3.8 Most cited journals
Through the most cited journals, it is possible to predict which journals are the most relevant to the topic in question. Figure 5 shows the connection network of the most cited journals, with Carbohydrate Polymers having the highest number of citations (459). This journal is published by Elsevier and is one of the leading journals when it comes to glycoscience, the science that studies the synthesis and application of molecules containing carbohydrates. It has an impact factor (JCR) of 11.2, with an H index of 251, which ranks it 3rd out of 88 in Polymer Science.
By looking at the most cited journals, it is possible to assess their degree of importance in the scientific sphere using the impact factor and H-index metrics. These parameters can be seen in Fig. 6 on the journals in evidence in the field of bacterial nanocellulose.
3.10 Countries with the most publications
In general, the countries with the highest number of publications are those with the greatest investment in education, science and technology. In this sense, Fig. 7 shows that the countries that have published the most in relation to BNC are China (189) and the United States (91), both developed countries with high funding for nanotechnology research. According to the report Nanotechnology: A Policy Primer (2016) published by the US Congressional Research Service, although the United States is responsible for around a third of research and development funding in nanotechnology, China and some European Union countries have stood out in terms of the number of publications in the area.
Brazil is in fourth place as the country that publishes the most. This is a reflection of the Brazilian groups that study nanocellulose and enable this significant advance in the field.
3.11 Most cited authors x authors with the most publications
Figure 8 shows the relationship between the most cited authors (a) and the 10 authors with the most publications on the subject (b).
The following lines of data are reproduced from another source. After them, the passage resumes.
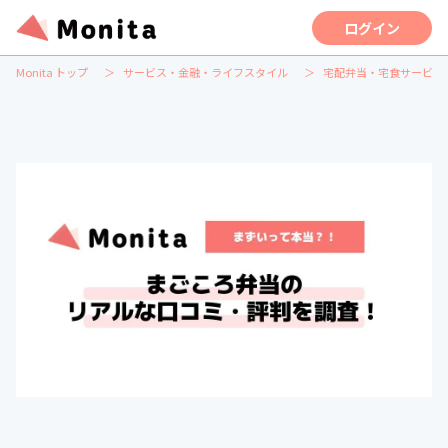
ログイン
Monita トップ
サービス・金融・ライフスタイル
宅配弁当・宅食サービス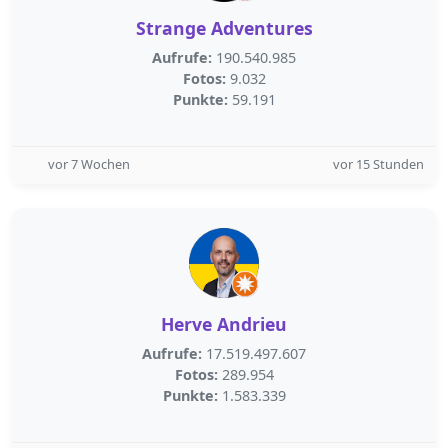
Strange Adventures
Aufrufe:
190.540.985
Fotos:
9.032
Punkte:
59.191
vor 7 Wochen
vor 15 Stunden
Herve Andrieu
Aufrufe:
17.519.497.607
Fotos:
289.954
Punkte:
1.583.339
The influence of authors can be seen in the citations, which indicate that the work published by certain authors is accessed and serves as a reference for the development of new research. It is therefore possible to see that there is not necessarily a direct link between the authors who publish the most and the most cited. The most cited author (Habibi), with 1,094 citations, is not the author with the most publications out of the 959 documents analyzed.